In his summary judgment of the reopened case, Real said Nutrition Distribution met the factors required for injunctive relief against Ironmag Labs and its CEO Robert DiMaggio for false advertising under the Lanham Act. The injunction covers IronMag’s Super DMZ 4.0 and OSTA RX products, which the company stopped selling in early 2016, according to the company’s emails to INSIDER.
“Defendant DiMaggio himself admitted at his deposition that ostarine does have side effects, and the FDA has identified Ostarine and other SARMs as potentially dangerous to public health and safety,” Real ruled. “It is undisputed that these false statements were made in the context of commercial advertisement.”
However, he ruled against request for monetary relief, saying the plaintiff did not prove it experienced actual injury from the false advertising. “The Lanham Act allows an award of profits only to the extent the award ’shall constitute compensation and not a penalty,’” Real noted, adding monetary relief is more commonly awarded in false advertising cases where the defendant claims its product is superior to the plaintiff’s, which is not evident in this SARMs case.
“Rather, the parties are two of many competitors in an industry comprised of a broad range of products, and Plaintiff has provided no basis to infer that any profits made by Defendants would have otherwise gone to Plaintiff partially or in full,” he wrote.
The plaintiff’s attorney, Robert Tauler, lauded the partial victory. “We are very pleased that the court has taken a firm stance on the legality of SARMs,” he said, in statement. “The court has put an end to DiMaggio’s sale of SARMs and has effectively ruled that the sale of such products is illegal.”
The case is likely far from over, Tauler acknowledged in a phone interview with INSIDER, adding IronMag Labs might appeal.
Still, Tauler told INSIDER this is the first time a federal judge has weighed in on the propriety of selling SARMs, and false advertising specifically, so it should have an impact on SARMs in the sports nutrition market.
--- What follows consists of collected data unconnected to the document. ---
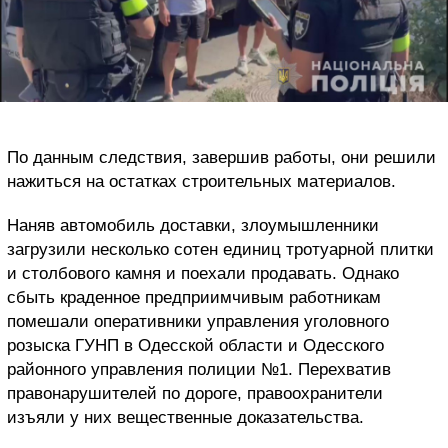
По данным следствия, завершив работы, они решили
нажиться на остатках строительных материалов.
Наняв автомобиль доставки, злоумышленники
загрузили несколько сотен единиц тротуарной плитки
и столбового камня и поехали продавать. Однако
сбыть краденное предприимчивым работникам
помешали оперативники управления уголовного
розыска ГУНП в Одесской области и Одесского
районного управления полиции №1. Перехватив
правонарушителей по дороге, правоохранители
изъяли у них вещественные доказательства.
He further said given FDA and a federal judge have taken a position on SARMs in supplements, which are already illegal under Congressional law, three branches of government now make it indisputable that companies cannot sell SARMs as dietary supplements.
“SARMs are pretty much done,” Tauler said, noting many companies have moved away from selling SARMs. “But, there are a few people left standing [selling SARMs], and those people are obtaining bigger and bigger market share.” He added he doesn’t expect sea change in their perspective in the wake of this summary judgment, but “this is where other attorneys should really step in and counsel them to stop this practice.”
Despite a possible appeal, Tauler said the next phase at this point will be seeking an award of attorney’s fees. “We will also be conducting more discovery into other companies DiMaggio sells SARMs to, to enforce this order,” he added, in his press statement. “It is important that companies putting profits over consumer safety pay the price.”
While Tauler called the judgment a victory for the plaintiff and quest to remove SARMs from the market, DimAggio also claimed victory for IronMag Labs.
“Once again IronMag Labs has prevailed over Nutrition Distribution’s frivolous lawsuit. Judge Real found Nutrition Distribution had no evidence it was damaged by IronMag Labs and thus is entitled to no monetary relief, nor any attorney fees," DiMaggio told INSIDER, via email. "Judge Real also ordered that IornMag Labs can no longer sell SARM’s, however the two products in this lawsuit containing a SARM were discontinued by IronMag Labs voluntarily 3 years ago. The fact Judge Real stated Nutrition Distribution cannot prove any damages is going to have an big impact on all of Nutrition Distribution’s current and future lawsuits of this nature.”